Instead, they're the spurs for a timeless tragedy, central elements in an emotional parable.
Director Warren Sherrill relies on understated action, stark set pieces and fluid choreography in the Paragon's elegant staging, which spans a little more than an hour. The short running time doesn't take away from the tragedy’s overall effect. The constant insistence on intensity and simplicity makes Hwang’s text, inspired by Japanese folklore and Noh theater, all the more resonant.
The premise is simple – an unnamed female character (Sheila Ivy Traister) welcomes an unnamed male traveler (Dale Li) to her isolated forest home. She invites the samurai to remain as her guest, urging him to abandon his journeys and find stability in love.
The arrangement is quickly derailed by the onus of past disappointments and deep rooted fears.
Both of the middle-aged characters have been damaged by their experiments with love and human contact. He calls himself a "man who fears women," he refuses to give his host his real name. She reveals a history of isolation – she's learned to play the shackuhachi, or Japanese flute, to resemble the sound of the human voice. It’s a skill that’s grown from the pain of being alone.
As the visitor stays longer, the rift grows.
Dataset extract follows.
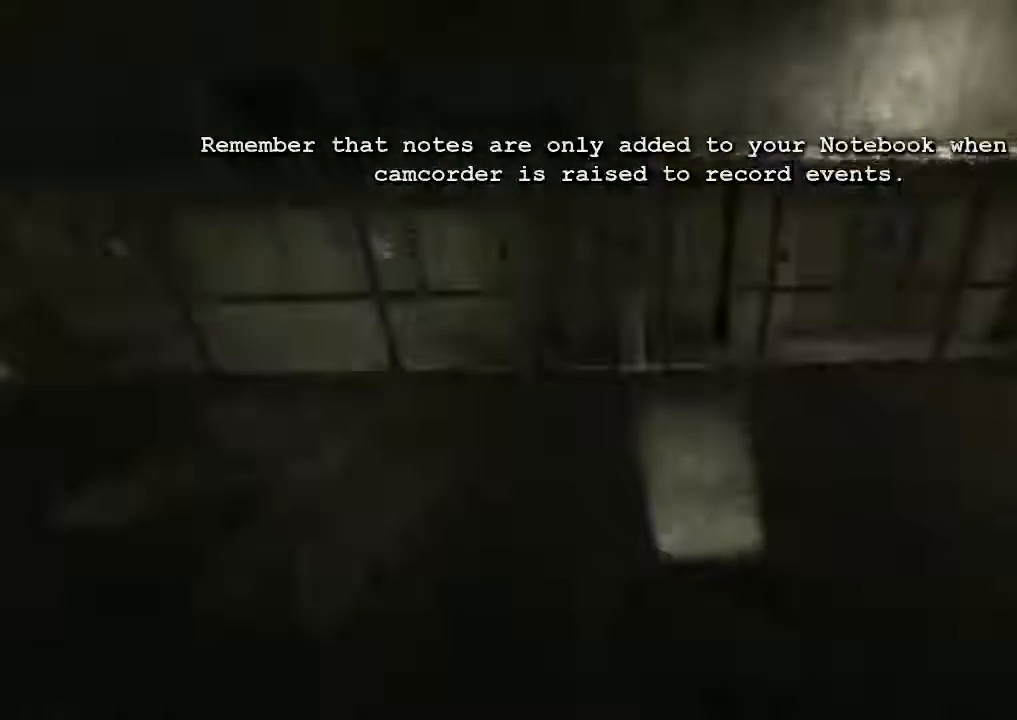
{"keys": ["shift", "space"], "mouse": []}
He reveals he was lured to the woman’s isolated home in search of glory, chasing tales of a witch who beguiles her male visitors. She reveals he’s not the first visitor; the others have all gone. She’s since honed skills in strength and swordsmanship, talents that she fears have "crossed boundaries" of societal gender roles.
The weight of both characters' fears and foibles grow, and eventually becomes the unseen, unavoidable villain of the piece. A human connection is spoiled by its constant sway. It quashes the comfort and happiness of love, with a heartbreaking effect.
The power of Hwang’s text is in its dynamic dialogue and its straightforward action. The playwright’s stress is on basic and timeless human emotion, a subject made all the more powerful by dialogue that rings with the power and rhythm of poetry.
"The grief remained inside me," Traister declares at one point while remembering past pains. "It would sit like water, still."
The Paragon’s production keeps the intent and power of the text intact. Both Li and Traister treat their roles with a due amount of transparency. Li is dogged and stubborn in avoiding emotional attachment to his host; his focus on losing himself in everyday tasks and concerns of honor make the role pulled from legend seem contemporary.
Meanwhile, Traister’s performance finds balance in like amounts of vulnerability and diffidence. The visitors who have come and gone have damaged this isolated resident of the woods, and her improvised survival skills can’t find an answer for loneliness. Traister is heartbreaking as she reveals the combined effect of a cycle of loss, grief and isolation.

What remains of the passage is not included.